À Londres, le mouvement Occupy, auquel la ville de Londres vient d’ordonner de débarrasser le plancher, n’est pas fait que de manifs et de protestations. Toute une vie universitaire s’y est implantée.
Occupy London ou l’école de la vie
À Londres, le mouvement Occupy, auquel la ville de Londres vient d’ordonner de débarrasser le plancher, n’est pas fait que de manifs et de protestations. Toute une vie universitaire s’y est implantée.
Quelques jours après l’arrivée des protestants sur le parvis de la cathédrale Saint-Paul au mois d’octobre dernier, la Tent City University, un barnum installé à quelques mètres d’une grosse artère routière et meublé de quelques canapés et chaises en piteux état, a ouvert ses portes. Activistes et passants se pressent assister aux discussions lancées par plusieurs professeurs d’université sur des sujets variés comme le commerce international, la philosophie, la théologie et le printemps arabe.
Des débats de haut niveau
"Étudiants" comme professeurs y trouvent leur compte. Richard Werner, qui enseigne le système bancaire international à l’Université de Southampton, a apprécié cette expérience.
C’est différent car les personnes qui assistaient au cours posaient des questions bien plus pertinentes que mes étudiants habituels. Cela m’a surpris. Il s’agissait de personnes qui avaient beaucoup lu, qui comprenaient déjà certains des problèmes et qui avaient déjà pensé à des solutions possibles. Les questions étaient donc bien plus détaillées et engagées.
Ted Honderich, professeur émérite de philosophie de l’esprit et de logique au University College London (UCL), a également apprécié l’expérience.
Vous pouvez donner des conférences à de nombreux endroits, mais cette tente est particulièrement intéressante. C’est fantastique de discuter avec des personnes qui éprouvent un grand sens de la dignité morale. Vous ne pouvez pas dire la même chose d’un cours d’introduction générale à la philosophie à 10 h du matin au University College.
Une organisation improvisée
Et pourtant, le barnum est loin d’être l’amphithéâtre idéal, selon Tim Gorringe, professeur de théologie à l’Université d’Exeter.
C’est très bruyant. Un jour, j’ai donné un cours alors qu’il y avait du vent, c’était insupportable. En plus, il y a le bruit de la circulation et les cloches de la cathédrale vous résonnent dans les oreilles. J’utilisais un micro mais les piles ont lâché en plein milieu et il m’a fallu un tiers du cours pour les remplacer. Et puis, il n’y a aucune discipline. Les gens entrent et sortent comme dans un moulin, vous ne savez jamais vraiment à qui vous vous adressez. En revanche, les gens posent des questions fondamentales que personne ne poserait dans les universités classiques.

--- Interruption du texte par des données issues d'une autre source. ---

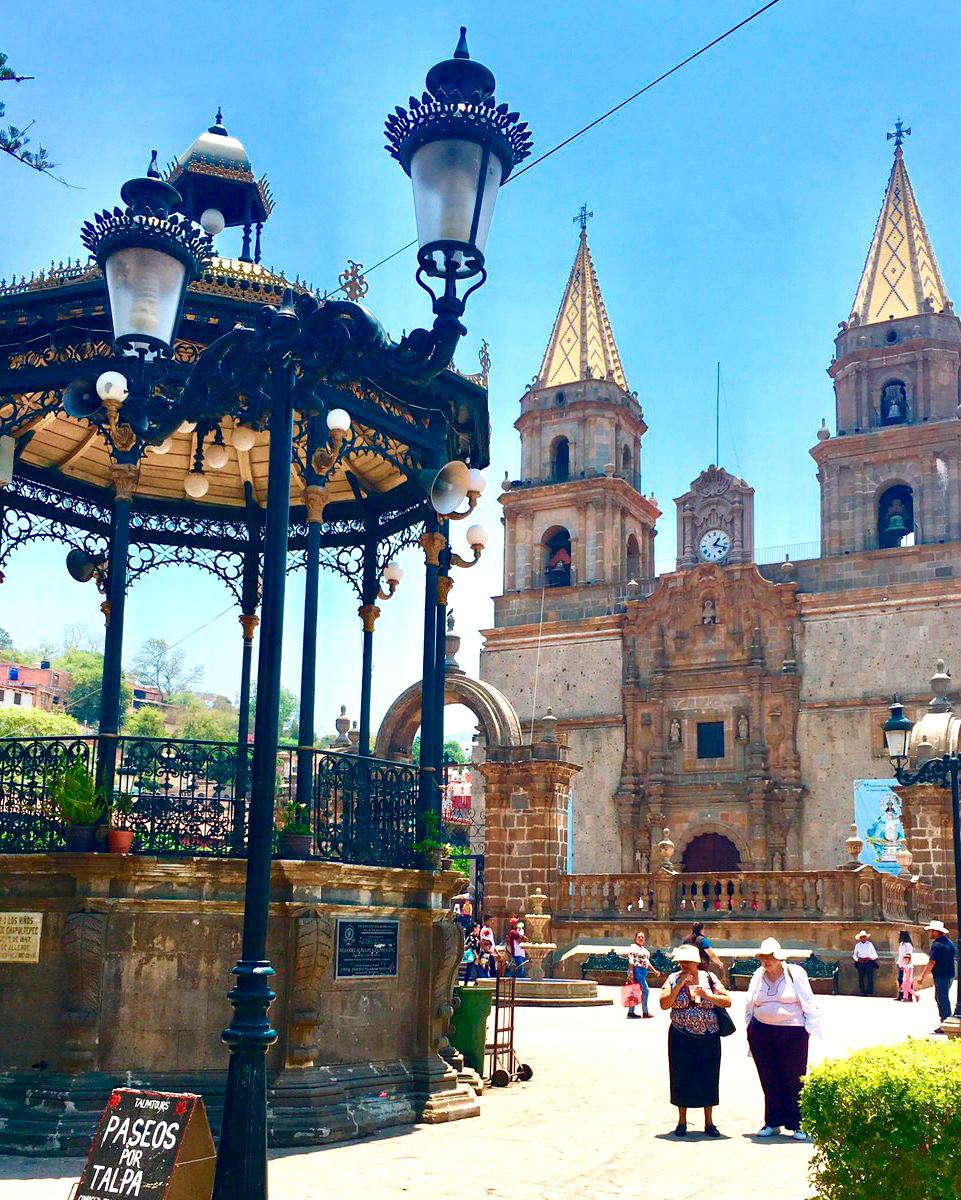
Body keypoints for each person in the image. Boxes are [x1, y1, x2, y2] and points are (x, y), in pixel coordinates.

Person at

La devise de l’Université des idées, comme elle est surnommée, est la suivante : "Tout le monde peut enseigner, tout le monde peut apprendre". Pour connaître à l’avance les conférences qui vont avoir lieu, un calendrier publié sur le web est à la disposition des "étudiants".

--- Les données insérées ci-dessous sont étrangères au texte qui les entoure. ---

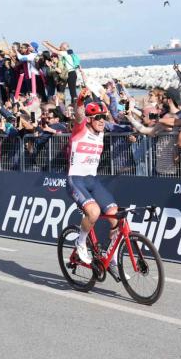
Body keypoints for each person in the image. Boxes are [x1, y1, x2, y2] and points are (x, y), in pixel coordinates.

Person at [66, 89, 123, 278]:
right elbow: (79, 114)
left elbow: (119, 126)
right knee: (94, 212)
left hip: (92, 181)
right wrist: (81, 100)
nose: (101, 120)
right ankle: (80, 242)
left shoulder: (102, 132)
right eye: (98, 117)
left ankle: (111, 257)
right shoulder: (80, 129)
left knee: (116, 217)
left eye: (103, 117)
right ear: (90, 119)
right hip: (76, 180)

Pour voir la créatrice de mode Vivienne Westwood parler du rapport entre crise écologique et crise économique, en savoir plus sur les révolutions arabes vues par un professeur de la University of London’s School of Oriental and African Studies, savoir comment lancer votre propre caisse d’épargne ou participer à un atelier de tricot et de jonglage, il faut se presser à Londres. Car la municipalité vient d’ordonner par arrêté que le camp soit levé.